The FDA also projected an expanded role for its Third Party review program under the final rule, noting that it estimates that half of the LDTs now "subject to 510(k) requirements will be reviewed under the Third Party review program."
This would represent a significant expansion of the agency's Third Party review program, which has historically drawn little interest from device developers, in part because they have been reluctant to pay additional fees for third-party review. They have also been made skeptical by past cases in which the FDA demanded additional scrutiny even after devices passed muster with third-party reviewers. The agency said it is currently "working to enhance" the program under the most recent Medical Device User Fee Act, MDUFA V.

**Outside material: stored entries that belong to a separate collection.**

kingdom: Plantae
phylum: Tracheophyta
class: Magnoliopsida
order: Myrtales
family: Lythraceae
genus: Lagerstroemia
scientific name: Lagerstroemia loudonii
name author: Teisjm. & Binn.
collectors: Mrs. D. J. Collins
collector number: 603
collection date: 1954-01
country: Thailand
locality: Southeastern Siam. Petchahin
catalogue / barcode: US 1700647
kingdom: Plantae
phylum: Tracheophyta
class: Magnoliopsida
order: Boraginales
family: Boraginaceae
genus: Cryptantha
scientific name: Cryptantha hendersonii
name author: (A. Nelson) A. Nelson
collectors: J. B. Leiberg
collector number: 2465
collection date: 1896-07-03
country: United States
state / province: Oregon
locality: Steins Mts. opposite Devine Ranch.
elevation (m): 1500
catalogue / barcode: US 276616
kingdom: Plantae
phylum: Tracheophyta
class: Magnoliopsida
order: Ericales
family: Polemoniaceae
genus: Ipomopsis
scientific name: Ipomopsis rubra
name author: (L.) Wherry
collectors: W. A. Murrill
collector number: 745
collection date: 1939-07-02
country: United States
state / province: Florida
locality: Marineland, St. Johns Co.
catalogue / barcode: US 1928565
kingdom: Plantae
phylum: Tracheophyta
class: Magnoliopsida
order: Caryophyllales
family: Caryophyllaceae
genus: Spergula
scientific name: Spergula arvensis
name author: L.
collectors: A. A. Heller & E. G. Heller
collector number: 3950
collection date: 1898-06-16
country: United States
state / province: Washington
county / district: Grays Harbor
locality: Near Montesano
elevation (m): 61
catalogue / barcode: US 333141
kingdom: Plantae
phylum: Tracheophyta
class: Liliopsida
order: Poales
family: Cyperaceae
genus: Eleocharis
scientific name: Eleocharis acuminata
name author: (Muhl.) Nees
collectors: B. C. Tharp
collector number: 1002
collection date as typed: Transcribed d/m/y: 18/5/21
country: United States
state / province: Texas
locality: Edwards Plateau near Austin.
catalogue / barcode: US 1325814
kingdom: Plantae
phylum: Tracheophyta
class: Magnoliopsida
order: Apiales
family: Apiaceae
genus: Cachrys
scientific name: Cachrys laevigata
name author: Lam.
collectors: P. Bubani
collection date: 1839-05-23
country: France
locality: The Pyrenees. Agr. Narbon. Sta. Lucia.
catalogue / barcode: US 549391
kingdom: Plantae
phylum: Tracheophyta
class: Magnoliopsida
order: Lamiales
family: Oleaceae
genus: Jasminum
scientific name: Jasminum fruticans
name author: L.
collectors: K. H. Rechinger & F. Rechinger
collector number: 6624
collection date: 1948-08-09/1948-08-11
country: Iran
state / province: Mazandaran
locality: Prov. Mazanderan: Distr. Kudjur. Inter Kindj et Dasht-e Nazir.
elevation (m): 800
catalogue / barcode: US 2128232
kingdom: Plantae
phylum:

James Boiani, an IVD, drug, and medical device life sciences attorney at Epstein, Becker & Green in Washington, D.C., said that in the final rule, the FDA had "definitely backed off" the more maximalist approach it took in its proposed rule and noted that the agency appears to be "trying to be responsive to the concerns about disruption and lack of availability of tests."
He said that while labs will incur new costs to comply with record-keeping requirements for many tests still under enforcement discretion, it will be "a much lower cost than having a full quality system and having to go through the FDA review process."
But while the continued areas of enforcement discretion are broader than many expected, initial reactions from the lab industry were nonetheless negative. In a statement, American Clinical Laboratory Association (ACLA) President Susan Van Meter said the organization "has grave concerns about this rule as a matter of both policy and law."
"The rule will limit access to scores of critical tests, increase healthcare costs, and undermine innovation in new diagnostics," she said. "The rule also exceeds FDA’s statutory authority, as Congress has never granted the agency authority to regulate laboratory developed testing services offered by laboratory professionals."
Other lab organizations including the National Independent Laboratory Association (NILA), the American Association of Bioanalysts (AAB), the Association for Diagnostics and Laboratory Medicine (ADLM), and the College of American Pathologists (CAP), expressed opposition to the final rule as well as, in some cases, skepticism about the FDA's legal authority to regulate LDTs.
Kyle Fetter, chief operating officer at lab consulting and revenue cycle management firm Xifin, said that with its final rule, the FDA appears to be tackling LDTs with a lighter touch than suggested in the proposed rule, but the agency's intentions are "still ambiguous."
"It could be extreme depending on which direction they choose to take it," he said. "You can expect that laboratories are going to challenge [the rule] like crazy."
In Congress, legislators on both sides of the Verifying Accurate Leading-edge IVCT Development (VALID) Act — the most prominent vehicle in recent years for a legislative-based approach to diagnostics reform — criticized the rule.
US Reps. Larry Bucshon, R-Ind., and Diana DeGette, D-Colo., who were among the VALID Act's strongest supporters in the House, issued a statement noting that while they are "disappointed" that the FDA moved ahead with the rule, they "recognize that FDA's action today is because Congress hasn't acted yet." The two urged Congress and industry partners to resume work on VALID.
Meanwhile, Rep. Cathy McMorris Rodgers, R-Wash., who worked against passage of VALID in 2022, said in a statement that "while the final rule is a slight improvement to the proposed rule, it will still increase costs and decrease access to diagnostics and medical tests that provide information crucial for doctors to treat their patients effectively." She called for the agency to "abandon the rule."
Ultimately, Boiani predicted, the question of LDT regulation will likely make its way back to Congress.
"Even though [FDA] was responsive to [industry] comments, I think there is still probably going to be litigation; there will certainly be pushback," he said. "And eventually Congress is going to act, either through a new law or if not through a new law then through part of the MDUFA negotiations. We'll see."